-- Extrait du texte --
Division de leurs œuvres en :
- ta exotérika : les choses de l’extérieur, divulgables : anatomie, astronomie, géométrie, morale, psychologie, Écrit ;
- ta ésotérika : les choses de l’intérieur, secrètes, réservées à un petit nombre présentant les qualifications requises : arithmosophie, symbolique, métaphysique, devenir posthume, Oral = "acroamatique".
Ces deux termes sont donc anciens, et repris tels quels par l’Encyclopédie de Diderot au XVIIIe siècle.
On sait moins que le mot "ésotérisme" ne date que de 1840 (à partir de l’anglais). Il apparaît sous la plume de Pierre Leroux (De l’Humanité) : un socialiste utopique, ami de G. Sand, dissident de Proudhon, partisan d’une religion de l’humanité, de l’égalitarisme et de la palingénésie (réincarnation progressive), avant d’aboutir à l’occultisme de la fin du XIXe siècle. Par quoi l’on voit que le mot d’ésotérisme a une naissance et un début de parcours peu recommandables, voire suspects, subversifs !.. ; d’où la méfiance inconsciente à son endroit, de la part de beaucoup, qui seraient tentés de l’assimiler à la magie, à un fond luciférien, anti-religieux, sectaire.
Il faudra attendre le grand nettoyage opéré par René Guénon au début du XXe siècle pour dégager un sens nouveau, purifié, libéré à la fois de l’occultisme et du théosophisme, pour devenir synonyme de la gnôsis, au meilleur sens du terme, avant d’être de nouveau récupéré par le New Age, ce qui a occasionné un nouveau combat sémantique.
La distinction entre les deux niveaux : l’exotérique = les savoirs humains, l’épistémologie, et l’ésotérisme = la connaissance sacrée, l’herméneutique, se retrouve dans l’ensemble des traditions.

-- Consigne --
Reproduisez mot pour mot le passage du texte sur l'ésotérisme qui va de "Il faudra attendre" à "nouveau combat sémantique.". Appuyez-vous uniquement sur le texte.

-- Extrait du jeu de données --
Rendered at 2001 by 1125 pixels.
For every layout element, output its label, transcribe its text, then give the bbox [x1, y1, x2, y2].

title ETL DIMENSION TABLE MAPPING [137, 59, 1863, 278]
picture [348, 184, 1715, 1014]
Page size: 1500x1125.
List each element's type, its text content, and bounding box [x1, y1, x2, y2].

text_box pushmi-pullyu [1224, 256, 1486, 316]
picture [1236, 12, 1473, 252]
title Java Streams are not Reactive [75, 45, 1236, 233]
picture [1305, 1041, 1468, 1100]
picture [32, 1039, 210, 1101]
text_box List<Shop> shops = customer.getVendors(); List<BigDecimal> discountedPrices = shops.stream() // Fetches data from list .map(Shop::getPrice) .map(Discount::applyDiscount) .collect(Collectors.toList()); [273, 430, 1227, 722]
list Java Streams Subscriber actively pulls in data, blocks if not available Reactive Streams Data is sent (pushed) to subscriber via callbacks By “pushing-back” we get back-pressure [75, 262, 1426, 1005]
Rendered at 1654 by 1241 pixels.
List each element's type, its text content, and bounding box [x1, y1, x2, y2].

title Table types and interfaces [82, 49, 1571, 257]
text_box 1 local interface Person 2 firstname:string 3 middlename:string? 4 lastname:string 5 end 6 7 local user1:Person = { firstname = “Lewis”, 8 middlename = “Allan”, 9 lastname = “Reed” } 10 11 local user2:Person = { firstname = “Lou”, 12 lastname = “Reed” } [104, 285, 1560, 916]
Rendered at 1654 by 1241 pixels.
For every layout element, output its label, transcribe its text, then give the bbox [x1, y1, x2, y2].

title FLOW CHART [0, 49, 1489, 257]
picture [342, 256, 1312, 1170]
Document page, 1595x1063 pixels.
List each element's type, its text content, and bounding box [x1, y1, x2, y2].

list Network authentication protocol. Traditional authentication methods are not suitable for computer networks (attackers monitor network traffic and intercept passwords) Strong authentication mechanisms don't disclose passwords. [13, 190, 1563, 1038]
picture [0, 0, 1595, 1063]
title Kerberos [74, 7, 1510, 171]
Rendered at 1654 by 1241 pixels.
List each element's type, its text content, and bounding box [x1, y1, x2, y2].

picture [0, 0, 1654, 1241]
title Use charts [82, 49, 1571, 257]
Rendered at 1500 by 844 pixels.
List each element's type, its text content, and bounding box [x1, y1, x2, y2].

-- Réponse --
Il faudra attendre le grand nettoyage opéré par René Guénon au début du XXe siècle pour dégager un sens nouveau, purifié, libéré à la fois de l’occultisme et du théosophisme, pour devenir synonyme de la gnôsis, au meilleur sens du terme, avant d’être de nouveau récupéré par le New Age, ce qui a occasionné un nouveau combat sémantique.